JAKARTA – Harga nikel dunia mengalami lonjakan tajam dipicu oleh kekhawatiran gangguan pasokan dari Indonesia serta krisis sulfur yang menghambat proses produksi global.
Situasi ini memicu kekhawatiran di kalangan pelaku industri baterai kendaraan listrik dan baja tahan karat yang sangat bergantung pada stabilitas stok logam tersebut.
Analis Komoditas Logam, Alexander Setiaji, menjelaskan mengenai rincian kenaikan harga yang terjadi pada bursa logam internasional.
"Harga nikel di London Metal Exchange (LME) melambung 3,2 persen ke level US$19.450 per ton seiring dengan meningkatnya risiko gangguan operasional di Indonesia," ujar Alexander, sebagaimana dilansir dari indopremier.com, Senin (27/4/2026).
Kendala pada sisi pasokan ini diperparah oleh kesulitan yang dihadapi sejumlah fasilitas pemurnian dalam mendapatkan bahan pendukung proses ekstraksi.
Kelangkaan sulfur secara global dilaporkan mulai mengganggu jadwal produksi rutin pada pabrik pengolahan High Pressure Acid Leaching (HPAL).
Alexander Setiaji memaparkan keterkaitan antara ketersediaan bahan baku kimia dengan output nikel kelas 1 di pasar dunia.
"Krisis sulfur yang terjadi saat ini menghambat efisiensi pemurnian nikel sehingga volume ekspor dari negara produsen utama diprediksi akan menyusut," ujar Alexander, sebagaimana dilansir dari indopremier.com, Senin (27/4/2026).
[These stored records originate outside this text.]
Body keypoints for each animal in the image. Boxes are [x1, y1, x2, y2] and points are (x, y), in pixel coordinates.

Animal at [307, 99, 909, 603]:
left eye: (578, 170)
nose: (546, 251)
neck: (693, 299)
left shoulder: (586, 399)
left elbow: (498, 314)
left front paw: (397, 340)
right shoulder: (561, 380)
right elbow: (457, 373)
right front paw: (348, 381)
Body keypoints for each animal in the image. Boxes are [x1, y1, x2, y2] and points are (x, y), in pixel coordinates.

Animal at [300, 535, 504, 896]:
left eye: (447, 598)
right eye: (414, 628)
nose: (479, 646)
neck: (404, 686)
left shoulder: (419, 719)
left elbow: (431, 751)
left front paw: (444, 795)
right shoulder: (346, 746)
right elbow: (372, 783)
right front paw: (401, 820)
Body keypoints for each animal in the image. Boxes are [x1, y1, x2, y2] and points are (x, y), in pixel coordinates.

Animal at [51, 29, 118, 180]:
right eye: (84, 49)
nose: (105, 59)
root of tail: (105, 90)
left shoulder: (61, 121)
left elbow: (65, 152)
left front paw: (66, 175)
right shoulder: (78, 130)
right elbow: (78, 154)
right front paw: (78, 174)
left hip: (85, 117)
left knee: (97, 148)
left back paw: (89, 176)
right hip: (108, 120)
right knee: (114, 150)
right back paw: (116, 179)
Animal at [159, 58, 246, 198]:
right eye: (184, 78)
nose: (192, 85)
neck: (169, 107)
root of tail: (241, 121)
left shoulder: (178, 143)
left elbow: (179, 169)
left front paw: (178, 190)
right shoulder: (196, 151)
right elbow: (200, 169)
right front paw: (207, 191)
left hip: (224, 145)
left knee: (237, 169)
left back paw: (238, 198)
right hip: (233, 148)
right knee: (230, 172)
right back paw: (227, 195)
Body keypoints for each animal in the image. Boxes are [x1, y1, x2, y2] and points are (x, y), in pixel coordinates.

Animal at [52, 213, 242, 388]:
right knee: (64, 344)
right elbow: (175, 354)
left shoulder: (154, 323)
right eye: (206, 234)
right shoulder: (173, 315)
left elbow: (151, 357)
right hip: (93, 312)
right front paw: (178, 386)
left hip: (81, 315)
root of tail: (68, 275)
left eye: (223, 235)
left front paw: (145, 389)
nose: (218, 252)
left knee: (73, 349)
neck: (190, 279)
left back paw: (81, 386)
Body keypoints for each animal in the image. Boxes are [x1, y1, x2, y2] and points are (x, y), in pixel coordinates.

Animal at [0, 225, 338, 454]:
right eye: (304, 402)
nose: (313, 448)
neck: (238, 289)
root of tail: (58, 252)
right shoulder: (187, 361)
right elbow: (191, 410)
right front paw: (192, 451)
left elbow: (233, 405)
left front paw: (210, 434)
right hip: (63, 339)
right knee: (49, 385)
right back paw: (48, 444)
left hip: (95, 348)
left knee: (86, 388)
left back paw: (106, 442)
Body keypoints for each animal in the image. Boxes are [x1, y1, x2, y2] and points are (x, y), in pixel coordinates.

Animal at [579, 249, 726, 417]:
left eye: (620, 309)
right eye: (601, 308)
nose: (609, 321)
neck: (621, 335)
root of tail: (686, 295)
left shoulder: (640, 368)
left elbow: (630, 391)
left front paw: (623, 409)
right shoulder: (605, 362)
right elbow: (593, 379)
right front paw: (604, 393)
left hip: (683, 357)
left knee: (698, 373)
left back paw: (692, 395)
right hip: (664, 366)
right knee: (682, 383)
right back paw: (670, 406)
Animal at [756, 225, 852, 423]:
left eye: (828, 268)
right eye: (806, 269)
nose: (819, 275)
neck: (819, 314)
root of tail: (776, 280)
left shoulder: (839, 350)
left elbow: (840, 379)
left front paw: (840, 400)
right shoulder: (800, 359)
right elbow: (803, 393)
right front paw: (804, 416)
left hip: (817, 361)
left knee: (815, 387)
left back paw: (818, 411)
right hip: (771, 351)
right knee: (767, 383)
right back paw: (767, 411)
Indonesia sebagai pemegang pangsa pasar nikel terbesar dunia memegang peranan kunci dalam menentukan arah pergerakan harga komoditas ini.
Adanya isu penundaan izin pertambangan serta kendala logistik domestik turut menambah sentimen positif bagi penguatan harga di pasar spot.
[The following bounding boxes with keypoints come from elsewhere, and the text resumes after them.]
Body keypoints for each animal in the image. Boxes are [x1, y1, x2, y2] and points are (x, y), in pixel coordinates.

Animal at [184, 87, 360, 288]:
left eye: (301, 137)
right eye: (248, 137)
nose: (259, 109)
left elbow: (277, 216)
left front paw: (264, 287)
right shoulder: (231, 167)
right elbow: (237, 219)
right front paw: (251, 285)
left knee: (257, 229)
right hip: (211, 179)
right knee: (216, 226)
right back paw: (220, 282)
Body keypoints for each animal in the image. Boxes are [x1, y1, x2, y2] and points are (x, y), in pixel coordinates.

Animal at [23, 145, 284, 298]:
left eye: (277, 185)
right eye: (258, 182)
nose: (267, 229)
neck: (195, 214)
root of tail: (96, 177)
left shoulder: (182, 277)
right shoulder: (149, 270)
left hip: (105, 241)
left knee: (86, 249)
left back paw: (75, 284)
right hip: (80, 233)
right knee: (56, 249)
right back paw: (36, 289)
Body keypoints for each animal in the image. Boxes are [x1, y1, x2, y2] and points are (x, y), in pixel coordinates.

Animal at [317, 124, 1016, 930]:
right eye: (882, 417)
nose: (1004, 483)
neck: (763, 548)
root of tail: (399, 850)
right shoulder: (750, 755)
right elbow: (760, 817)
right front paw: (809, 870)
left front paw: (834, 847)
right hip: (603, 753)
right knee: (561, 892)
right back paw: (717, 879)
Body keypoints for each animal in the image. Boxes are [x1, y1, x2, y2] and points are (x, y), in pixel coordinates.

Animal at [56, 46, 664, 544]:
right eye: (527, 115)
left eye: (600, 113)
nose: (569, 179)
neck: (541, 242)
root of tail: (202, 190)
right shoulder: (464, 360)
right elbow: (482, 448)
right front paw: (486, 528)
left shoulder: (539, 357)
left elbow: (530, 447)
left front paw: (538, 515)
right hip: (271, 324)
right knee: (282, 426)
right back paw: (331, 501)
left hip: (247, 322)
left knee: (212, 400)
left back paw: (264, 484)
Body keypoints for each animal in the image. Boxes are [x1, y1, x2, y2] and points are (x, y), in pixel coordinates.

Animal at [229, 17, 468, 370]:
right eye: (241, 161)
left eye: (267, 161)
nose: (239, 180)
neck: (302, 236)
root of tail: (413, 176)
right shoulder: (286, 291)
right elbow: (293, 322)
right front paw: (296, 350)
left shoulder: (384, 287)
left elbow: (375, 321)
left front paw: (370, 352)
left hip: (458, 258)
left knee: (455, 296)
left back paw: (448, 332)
Para investor kini mulai melakukan langkah antisipasi terhadap potensi defisit pasokan yang mungkin terjadi hingga akhir semester pertama tahun ini.
"Pasar sedang merespons cepat setiap informasi terkait kuota produksi tahunan karena cadangan nikel di gudang LME masih relatif terbatas," ujar Alexander, sebagaimana dilansir dari indopremier.com, Senin (27/4/2026).
Sejumlah perusahaan otomotif global dikabarkan mulai mencari kepastian kontrak jangka panjang guna mengamankan bahan baku baterai mereka.
Ketidakpastian ini diprediksi akan menjaga volatilitas harga nikel tetap berada pada level yang cukup tinggi dalam beberapa pekan ke depan.
Alexander Setiaji berpendapat bahwa normalisasi harga hanya akan terjadi jika terdapat perbaikan signifikan pada jalur distribusi sulfur internasional.
Integrasi antara kebijakan pemerintah dan kesiapan infrastruktur pendukung industri hilirisasi menjadi faktor penentu bagi keberlanjutan pasokan nikel global.